Request – For the data below, retype word for word the lines from the one containing "LEGISLATION" through the one containing "ng this part?"; drop the pictures.

======== Data for this exercise ========

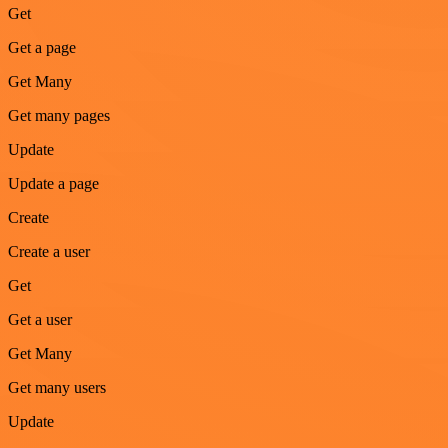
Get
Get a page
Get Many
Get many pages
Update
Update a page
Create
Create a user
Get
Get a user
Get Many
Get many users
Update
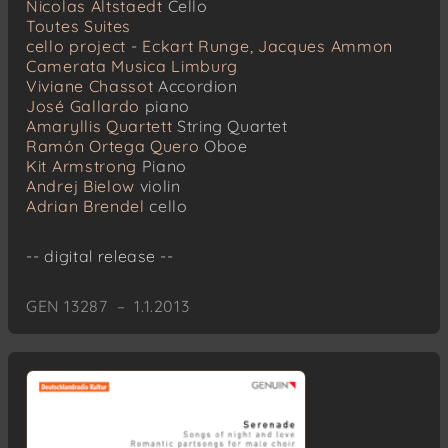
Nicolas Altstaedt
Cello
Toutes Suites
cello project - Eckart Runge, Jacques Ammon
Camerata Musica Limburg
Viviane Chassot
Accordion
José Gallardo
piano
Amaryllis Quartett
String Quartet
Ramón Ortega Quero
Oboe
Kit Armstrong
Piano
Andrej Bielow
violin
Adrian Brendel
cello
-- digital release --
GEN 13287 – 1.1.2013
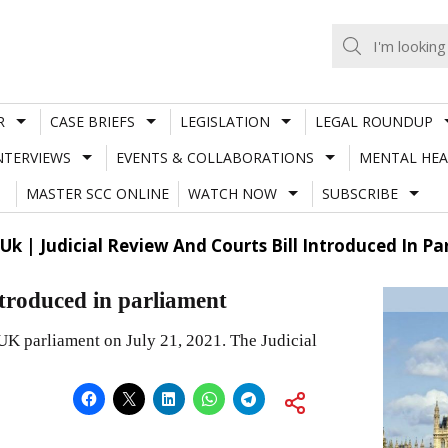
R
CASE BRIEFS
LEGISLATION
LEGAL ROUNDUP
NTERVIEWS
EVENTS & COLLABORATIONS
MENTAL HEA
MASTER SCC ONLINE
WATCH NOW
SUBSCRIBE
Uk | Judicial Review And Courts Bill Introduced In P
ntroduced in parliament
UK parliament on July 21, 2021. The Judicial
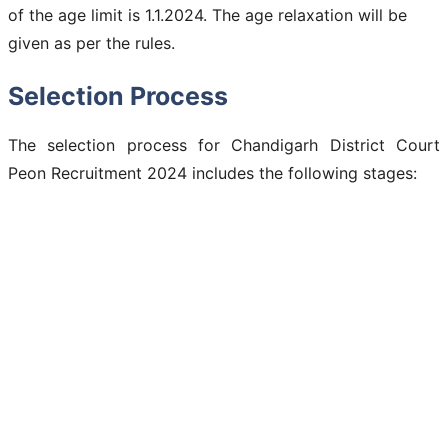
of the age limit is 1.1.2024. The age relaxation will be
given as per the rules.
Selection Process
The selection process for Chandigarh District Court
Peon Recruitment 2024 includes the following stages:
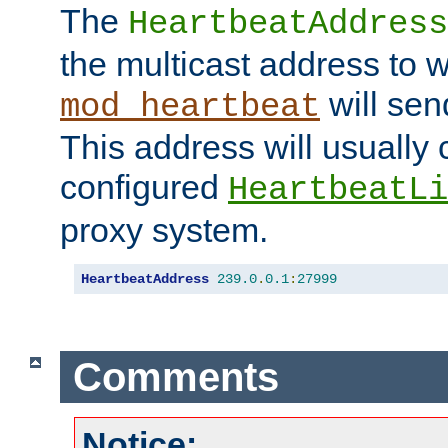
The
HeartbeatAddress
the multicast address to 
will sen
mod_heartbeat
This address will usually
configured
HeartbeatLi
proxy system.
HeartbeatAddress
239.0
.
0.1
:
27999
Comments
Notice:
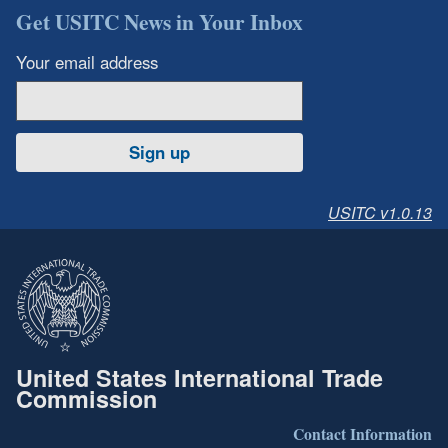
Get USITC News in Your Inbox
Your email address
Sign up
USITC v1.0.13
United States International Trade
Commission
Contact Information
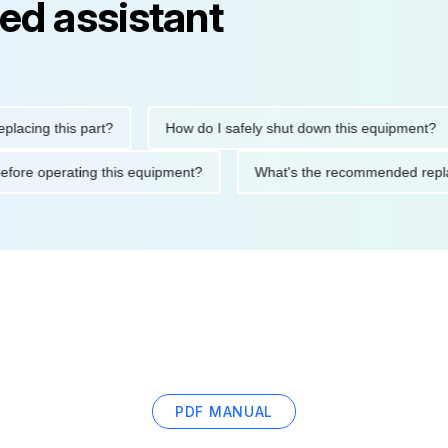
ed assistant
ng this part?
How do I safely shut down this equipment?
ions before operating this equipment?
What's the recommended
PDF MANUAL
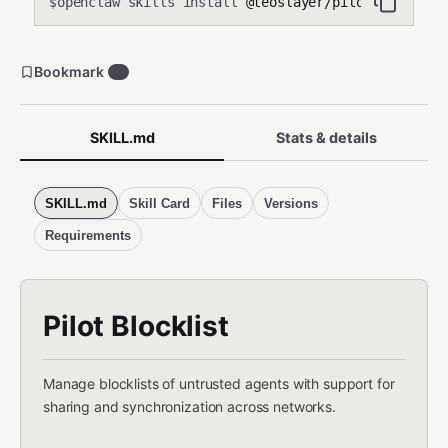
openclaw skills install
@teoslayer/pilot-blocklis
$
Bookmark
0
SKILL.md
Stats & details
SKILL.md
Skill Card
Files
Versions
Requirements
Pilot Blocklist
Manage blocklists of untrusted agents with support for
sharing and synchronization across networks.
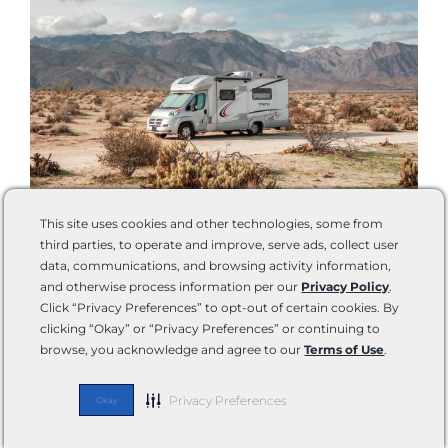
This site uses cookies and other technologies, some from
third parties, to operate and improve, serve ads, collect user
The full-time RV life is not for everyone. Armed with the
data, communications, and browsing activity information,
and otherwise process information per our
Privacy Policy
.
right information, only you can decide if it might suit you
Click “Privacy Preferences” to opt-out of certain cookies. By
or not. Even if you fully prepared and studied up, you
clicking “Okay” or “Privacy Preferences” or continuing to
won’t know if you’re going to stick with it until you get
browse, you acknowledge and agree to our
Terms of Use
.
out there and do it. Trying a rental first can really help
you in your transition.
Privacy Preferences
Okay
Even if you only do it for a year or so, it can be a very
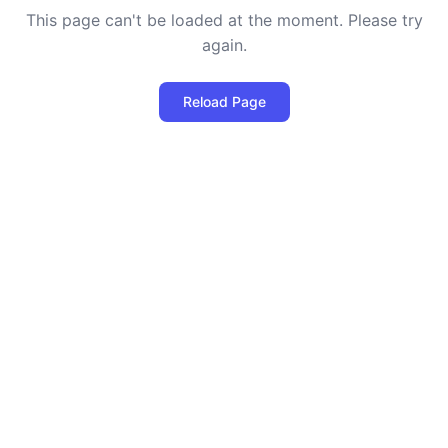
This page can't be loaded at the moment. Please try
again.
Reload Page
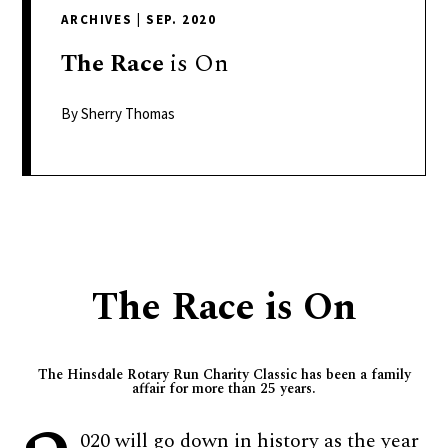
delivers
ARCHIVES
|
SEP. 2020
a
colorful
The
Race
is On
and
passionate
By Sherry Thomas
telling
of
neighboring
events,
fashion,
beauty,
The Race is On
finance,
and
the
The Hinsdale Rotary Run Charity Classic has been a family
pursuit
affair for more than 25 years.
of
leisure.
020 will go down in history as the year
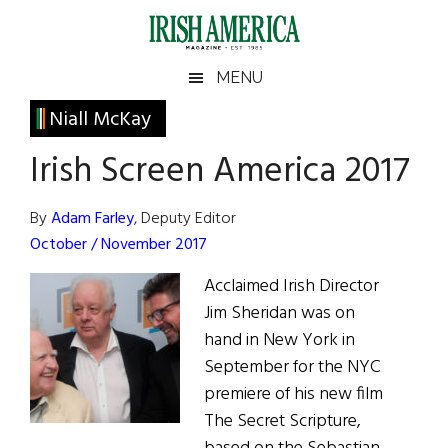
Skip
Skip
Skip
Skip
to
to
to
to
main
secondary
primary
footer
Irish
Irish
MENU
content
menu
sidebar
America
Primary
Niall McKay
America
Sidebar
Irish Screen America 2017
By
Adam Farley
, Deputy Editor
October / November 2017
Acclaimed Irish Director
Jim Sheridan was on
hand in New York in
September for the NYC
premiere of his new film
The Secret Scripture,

========
======== Data for this exercise ========

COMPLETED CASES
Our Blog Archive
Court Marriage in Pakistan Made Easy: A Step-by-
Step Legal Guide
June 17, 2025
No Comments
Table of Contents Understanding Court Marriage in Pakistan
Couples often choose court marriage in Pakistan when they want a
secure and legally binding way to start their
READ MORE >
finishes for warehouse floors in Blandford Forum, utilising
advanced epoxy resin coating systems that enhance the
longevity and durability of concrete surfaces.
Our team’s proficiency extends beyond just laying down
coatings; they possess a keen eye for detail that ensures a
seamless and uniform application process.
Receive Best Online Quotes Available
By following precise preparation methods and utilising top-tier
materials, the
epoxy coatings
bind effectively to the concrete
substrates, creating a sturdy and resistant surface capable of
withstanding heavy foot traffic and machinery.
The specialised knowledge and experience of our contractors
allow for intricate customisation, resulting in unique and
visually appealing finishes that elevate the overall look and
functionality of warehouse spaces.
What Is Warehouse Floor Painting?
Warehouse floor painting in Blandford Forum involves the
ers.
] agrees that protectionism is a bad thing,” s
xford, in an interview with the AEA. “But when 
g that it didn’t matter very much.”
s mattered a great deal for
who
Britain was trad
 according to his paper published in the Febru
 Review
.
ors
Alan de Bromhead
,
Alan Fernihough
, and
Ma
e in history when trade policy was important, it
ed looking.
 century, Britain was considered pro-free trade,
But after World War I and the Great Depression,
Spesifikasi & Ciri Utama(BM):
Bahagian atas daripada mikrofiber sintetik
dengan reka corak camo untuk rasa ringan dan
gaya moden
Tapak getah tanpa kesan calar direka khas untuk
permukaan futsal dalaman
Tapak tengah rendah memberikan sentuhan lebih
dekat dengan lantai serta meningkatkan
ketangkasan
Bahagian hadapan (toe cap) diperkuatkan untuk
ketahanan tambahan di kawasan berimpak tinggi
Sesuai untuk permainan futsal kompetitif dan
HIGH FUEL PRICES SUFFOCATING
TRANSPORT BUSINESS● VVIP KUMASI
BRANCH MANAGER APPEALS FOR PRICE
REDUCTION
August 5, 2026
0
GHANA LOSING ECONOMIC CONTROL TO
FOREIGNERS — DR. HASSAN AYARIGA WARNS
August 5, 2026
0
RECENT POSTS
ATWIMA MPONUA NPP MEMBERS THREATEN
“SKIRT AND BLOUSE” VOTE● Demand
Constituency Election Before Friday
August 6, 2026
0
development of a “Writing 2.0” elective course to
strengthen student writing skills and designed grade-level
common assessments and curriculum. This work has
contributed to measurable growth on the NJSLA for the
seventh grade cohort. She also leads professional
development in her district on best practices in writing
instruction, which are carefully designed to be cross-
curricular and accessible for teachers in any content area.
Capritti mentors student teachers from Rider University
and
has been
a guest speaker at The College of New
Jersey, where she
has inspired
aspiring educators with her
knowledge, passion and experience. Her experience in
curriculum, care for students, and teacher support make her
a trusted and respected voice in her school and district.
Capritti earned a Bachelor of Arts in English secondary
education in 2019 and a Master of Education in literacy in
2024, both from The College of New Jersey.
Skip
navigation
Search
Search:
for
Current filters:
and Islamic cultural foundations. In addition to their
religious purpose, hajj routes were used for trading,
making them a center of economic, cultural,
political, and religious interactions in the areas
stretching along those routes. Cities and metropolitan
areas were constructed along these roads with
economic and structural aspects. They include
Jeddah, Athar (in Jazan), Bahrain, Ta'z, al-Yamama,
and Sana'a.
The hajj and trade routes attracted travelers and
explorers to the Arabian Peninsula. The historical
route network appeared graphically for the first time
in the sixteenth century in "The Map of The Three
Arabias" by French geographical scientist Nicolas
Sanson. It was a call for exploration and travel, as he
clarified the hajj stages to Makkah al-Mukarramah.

========
======== Data for this exercise ========

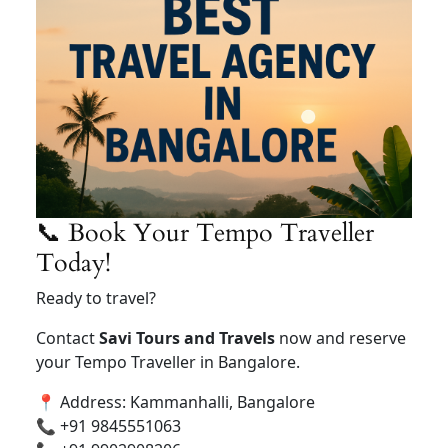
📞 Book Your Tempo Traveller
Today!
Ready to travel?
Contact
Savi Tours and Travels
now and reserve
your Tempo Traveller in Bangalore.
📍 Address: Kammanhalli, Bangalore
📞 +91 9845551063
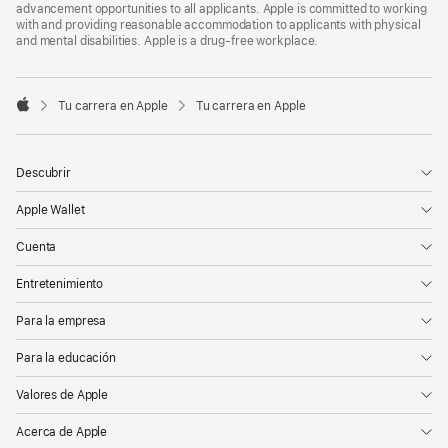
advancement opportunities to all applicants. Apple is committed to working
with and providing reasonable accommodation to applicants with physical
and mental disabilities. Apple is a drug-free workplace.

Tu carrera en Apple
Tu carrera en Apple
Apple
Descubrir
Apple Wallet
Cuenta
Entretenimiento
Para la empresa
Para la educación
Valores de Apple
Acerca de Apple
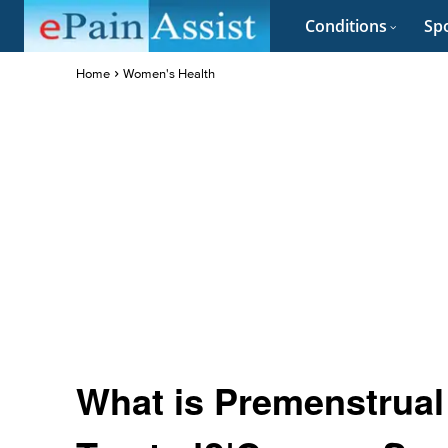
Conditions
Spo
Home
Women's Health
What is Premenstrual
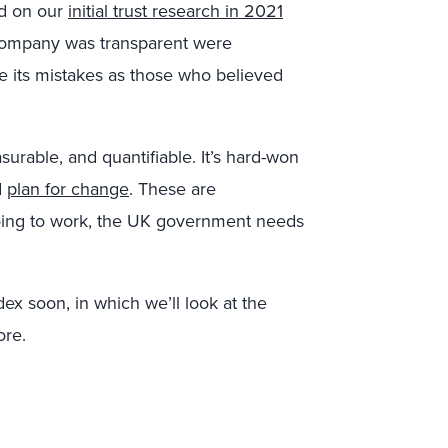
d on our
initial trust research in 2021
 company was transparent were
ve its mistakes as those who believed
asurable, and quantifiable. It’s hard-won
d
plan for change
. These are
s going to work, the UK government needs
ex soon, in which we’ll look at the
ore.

========

Solution for this task –
LEGISLATION
LEGAL ROUNDUP
NTERVIEWS
EVENTS & COLLABORATIONS
MENTAL HEA
MASTER SCC ONLINE
WATCH NOW
SUBSCRIBE
Uk | Judicial Review And Courts Bill Introduced In P
ntroduced in parliament
UK parliament on July 21, 2021. The Judicial
of the age limit is 1.1.2024. The age relaxation will be
given as per the rules.
Selection Process
The selection process for Chandigarh District Court
Peon Recruitment 2024 includes the following stages:
The
HeartbeatAddress
the multicast address to 
will sen
mod_heartbeat
This address will usually
configured
HeartbeatLi
proxy system.
HeartbeatAddress
239.0
.
0.1
:
27999
Comments
Notice:
Get USITC News in Your Inbox
Your email address
Sign up
USITC v1.0.13
United States International Trade
Commission
Contact Information
ed assistant
ng this part?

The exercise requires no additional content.